Black Friday (or Black Market) - James Patterson [27]
“We have to take Alvarez. There are no other options.”
Sommers barely glanced at Carroll. His look still said, You’re a New York City cop, this is my backyard, we do things my way down here. Carroll had a vision of Alvarez escaping, and it was an exasperating vision. That was a possibility he had to prevent Sommers didn’t know what was involved here.
Diego Alvarez was awkwardly pulling the fat cook toward a red Cadillac parked outside the garage. The drug dealer had on white flare-bottom trousers. He was almost black in skin tone, as well-muscled as a pro fighter. The cook’s eyes were as wide and round as coffee saucers.
Carroll tried to sort through the chaotic confusion of the moment. If he controlled his breathing, he could usually concentrate better, which was something he’d learned during his combat days.
He had an idea—one solution that came to mind.
Carroll waited for Alvarez to eye-check the FBI agents on the far left. As he did so, Carroll smoothly slid behind a flower-decked wall which concealed him from the drug dealer.
He waited a few seconds to see if he was missed, then continued hustling down behind the flowered wall, back through the side yard between Alvarez’s and the house next door. Sparkling clean garbage cans stood in a neat silver row.
A green watering hose snaked up the walkway to a swimming pool with a floating rubber horse which looked ludicrous to Carroll as he started to run. He stopped when he was back out on the street where the FBI team had parked their cars.
A very disturbing thought entered his mind as he climbed into Sommers’s Grand Prix.
He never would have done this if Nora was still alive.…. Never in a thousand years would he have tried this stunt.
Even as he had the thought, which cut deeply, Arch Carroll eased the FBI sedan to the corner, where he made a sweeping right turn, then a quick left onto South Ocean.
A block ahead, he saw Diego Alvarez backing into the Cadillac. He was still holding the white-haired cook against his bare chest. He was screaming wildly at the FBI men, his words lost now in the sea breeze.
Carroll kicked down hard on the accelerator. The sedan’s engine twitched from first into third gear.
The car licked forward with a screech from the expensive radial tires put on for precisely this kind of breakneck situation.

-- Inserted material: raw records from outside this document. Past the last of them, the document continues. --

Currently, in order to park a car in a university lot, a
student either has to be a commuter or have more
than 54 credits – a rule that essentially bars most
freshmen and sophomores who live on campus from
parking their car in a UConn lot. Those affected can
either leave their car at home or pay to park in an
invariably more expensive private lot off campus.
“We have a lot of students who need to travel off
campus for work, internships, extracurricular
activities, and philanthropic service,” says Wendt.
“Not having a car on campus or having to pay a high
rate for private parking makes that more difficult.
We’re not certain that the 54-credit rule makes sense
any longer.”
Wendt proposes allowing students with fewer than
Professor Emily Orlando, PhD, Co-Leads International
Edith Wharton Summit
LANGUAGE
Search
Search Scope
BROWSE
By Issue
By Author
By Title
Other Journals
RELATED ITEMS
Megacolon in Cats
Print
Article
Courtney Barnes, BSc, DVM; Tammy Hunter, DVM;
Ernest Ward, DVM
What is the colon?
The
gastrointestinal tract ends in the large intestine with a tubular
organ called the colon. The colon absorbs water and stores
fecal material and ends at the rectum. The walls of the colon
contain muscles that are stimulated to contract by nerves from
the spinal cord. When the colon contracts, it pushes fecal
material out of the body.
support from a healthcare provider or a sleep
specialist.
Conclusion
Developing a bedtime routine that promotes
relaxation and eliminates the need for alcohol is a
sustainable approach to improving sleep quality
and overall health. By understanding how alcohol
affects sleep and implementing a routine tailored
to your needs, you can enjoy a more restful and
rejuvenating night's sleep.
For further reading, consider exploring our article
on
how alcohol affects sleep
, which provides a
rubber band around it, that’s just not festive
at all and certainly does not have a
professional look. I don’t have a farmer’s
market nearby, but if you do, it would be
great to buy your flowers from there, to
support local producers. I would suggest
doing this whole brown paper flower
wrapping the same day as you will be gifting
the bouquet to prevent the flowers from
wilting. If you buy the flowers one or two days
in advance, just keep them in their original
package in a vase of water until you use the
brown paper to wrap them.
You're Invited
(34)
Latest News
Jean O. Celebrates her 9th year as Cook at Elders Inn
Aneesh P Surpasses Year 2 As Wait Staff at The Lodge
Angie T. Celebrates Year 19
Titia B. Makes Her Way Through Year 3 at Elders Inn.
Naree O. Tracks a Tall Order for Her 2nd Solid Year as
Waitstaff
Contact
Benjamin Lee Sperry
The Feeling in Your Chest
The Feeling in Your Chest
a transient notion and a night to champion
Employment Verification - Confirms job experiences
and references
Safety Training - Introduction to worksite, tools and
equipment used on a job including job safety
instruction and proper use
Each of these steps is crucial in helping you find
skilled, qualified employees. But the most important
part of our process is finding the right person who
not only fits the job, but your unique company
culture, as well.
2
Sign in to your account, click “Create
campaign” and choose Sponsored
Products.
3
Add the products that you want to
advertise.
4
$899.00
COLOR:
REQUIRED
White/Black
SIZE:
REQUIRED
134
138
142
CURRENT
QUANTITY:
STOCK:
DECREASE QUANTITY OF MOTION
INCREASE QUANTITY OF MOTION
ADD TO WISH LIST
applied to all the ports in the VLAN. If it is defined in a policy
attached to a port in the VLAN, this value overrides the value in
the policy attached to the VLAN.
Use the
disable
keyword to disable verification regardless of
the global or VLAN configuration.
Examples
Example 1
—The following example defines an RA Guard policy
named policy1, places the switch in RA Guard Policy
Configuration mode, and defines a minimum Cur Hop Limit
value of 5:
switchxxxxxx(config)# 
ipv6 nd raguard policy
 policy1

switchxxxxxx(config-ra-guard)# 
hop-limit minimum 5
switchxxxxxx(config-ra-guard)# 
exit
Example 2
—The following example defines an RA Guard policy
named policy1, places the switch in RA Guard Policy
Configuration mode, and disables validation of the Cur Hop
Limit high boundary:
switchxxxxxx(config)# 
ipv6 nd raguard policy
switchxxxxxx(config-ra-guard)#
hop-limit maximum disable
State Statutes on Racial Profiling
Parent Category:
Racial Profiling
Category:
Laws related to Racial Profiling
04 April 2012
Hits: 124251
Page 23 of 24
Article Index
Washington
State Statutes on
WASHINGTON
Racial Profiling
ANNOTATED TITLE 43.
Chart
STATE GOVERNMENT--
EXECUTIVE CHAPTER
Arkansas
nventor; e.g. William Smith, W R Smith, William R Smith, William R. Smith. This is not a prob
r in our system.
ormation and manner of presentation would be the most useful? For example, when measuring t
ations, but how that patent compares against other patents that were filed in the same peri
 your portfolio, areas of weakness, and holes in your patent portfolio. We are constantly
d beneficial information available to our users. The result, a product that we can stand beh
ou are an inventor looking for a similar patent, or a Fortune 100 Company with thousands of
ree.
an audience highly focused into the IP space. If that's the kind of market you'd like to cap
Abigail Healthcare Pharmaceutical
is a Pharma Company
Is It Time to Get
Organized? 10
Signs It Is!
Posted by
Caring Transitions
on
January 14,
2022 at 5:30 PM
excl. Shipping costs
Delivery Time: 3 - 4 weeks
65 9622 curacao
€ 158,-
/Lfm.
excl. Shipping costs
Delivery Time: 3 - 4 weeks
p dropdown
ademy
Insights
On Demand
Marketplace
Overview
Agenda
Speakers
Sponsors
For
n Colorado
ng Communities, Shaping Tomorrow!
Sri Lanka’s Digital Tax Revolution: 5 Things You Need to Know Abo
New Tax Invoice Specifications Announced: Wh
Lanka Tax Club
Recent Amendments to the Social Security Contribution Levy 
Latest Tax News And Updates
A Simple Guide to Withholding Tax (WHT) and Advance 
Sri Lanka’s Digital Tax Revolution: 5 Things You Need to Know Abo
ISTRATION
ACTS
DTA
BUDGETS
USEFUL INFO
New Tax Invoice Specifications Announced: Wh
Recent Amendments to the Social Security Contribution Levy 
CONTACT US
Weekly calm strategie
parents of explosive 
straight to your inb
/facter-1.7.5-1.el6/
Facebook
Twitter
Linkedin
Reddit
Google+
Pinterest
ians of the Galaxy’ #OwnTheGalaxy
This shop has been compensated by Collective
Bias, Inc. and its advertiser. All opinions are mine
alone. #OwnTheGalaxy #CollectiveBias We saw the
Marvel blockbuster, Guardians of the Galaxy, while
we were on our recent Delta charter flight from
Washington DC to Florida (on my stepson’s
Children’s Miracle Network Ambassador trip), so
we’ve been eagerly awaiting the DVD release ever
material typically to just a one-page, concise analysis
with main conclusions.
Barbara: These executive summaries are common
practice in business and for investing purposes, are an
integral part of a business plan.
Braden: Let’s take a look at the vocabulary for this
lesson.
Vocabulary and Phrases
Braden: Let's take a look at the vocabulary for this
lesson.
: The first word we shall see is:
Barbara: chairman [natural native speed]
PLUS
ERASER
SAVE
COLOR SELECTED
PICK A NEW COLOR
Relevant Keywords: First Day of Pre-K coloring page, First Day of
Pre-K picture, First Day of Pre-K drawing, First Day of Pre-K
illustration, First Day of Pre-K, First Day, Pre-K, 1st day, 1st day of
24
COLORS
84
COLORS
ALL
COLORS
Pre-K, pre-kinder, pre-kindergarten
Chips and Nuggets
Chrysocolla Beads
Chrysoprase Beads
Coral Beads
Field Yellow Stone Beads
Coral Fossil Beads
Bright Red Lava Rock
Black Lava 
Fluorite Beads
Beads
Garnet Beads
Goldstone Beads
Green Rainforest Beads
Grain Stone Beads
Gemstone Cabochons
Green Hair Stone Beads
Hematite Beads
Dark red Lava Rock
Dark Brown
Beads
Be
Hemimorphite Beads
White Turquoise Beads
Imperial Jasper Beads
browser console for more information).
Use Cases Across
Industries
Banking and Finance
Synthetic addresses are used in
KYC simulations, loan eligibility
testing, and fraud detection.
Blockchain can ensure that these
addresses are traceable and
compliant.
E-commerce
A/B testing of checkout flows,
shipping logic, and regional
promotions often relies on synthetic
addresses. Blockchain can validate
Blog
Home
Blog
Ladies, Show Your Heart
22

Suddenly, Carroll’s back arched, and his lungs sucked in a deep burst of air.
Don’t think about this. Get it over with now.
His gun lay on the car seat right beside him.
The speedometer read thirty, forty, fifty.
Then the front wheels struck the concrete curb loudly with a jolting crunch. The car’s front end leaped at least three feet in the air.
All four wheels were off the ground, and the vehicle moved in slow motion because slow is the speed at which a car flies.
Carroll double-pumped the sedan’s brakes at the last possible moment.
“What the hell—” An FBI man yelled and dove to one side of the lawn.
“Holy shit!” He heard another high-pitched policeman’s shout.
Diego Alvarez fired three wildly aimed shots at the careening Pontiac and at Carroll himself inside the car. The sedan’s windshield shattered, spitting glass fragments into Carroll’s face.
The car was back on all four wheels again, bouncing over the lawn, and over a red tiled walkway. Suddenly it was skidding helplessly on the turf.
Carroll’s foot stomped down full force against the gas pedal again. At the last possible instant before contact, he tucked his head down.
He held the steering wheel in a vise grip, held on as tight as his arms and hands possibly could.
The bounding FBI car crashed broadside into Diego Alvarez’s cherry-red Cadillac. The convertible crumpled. It slid sideways like a hockey puck floating on ice and smashed into the side of the garage.
Half a dozen FBI officers were instantly sprinting across the front lawn.
They got there before the two interlocking cars had actually stopped moving.
Revolvers, riot shotguns, M-16 rifles were thrust inside the Cadillac’s open front windows.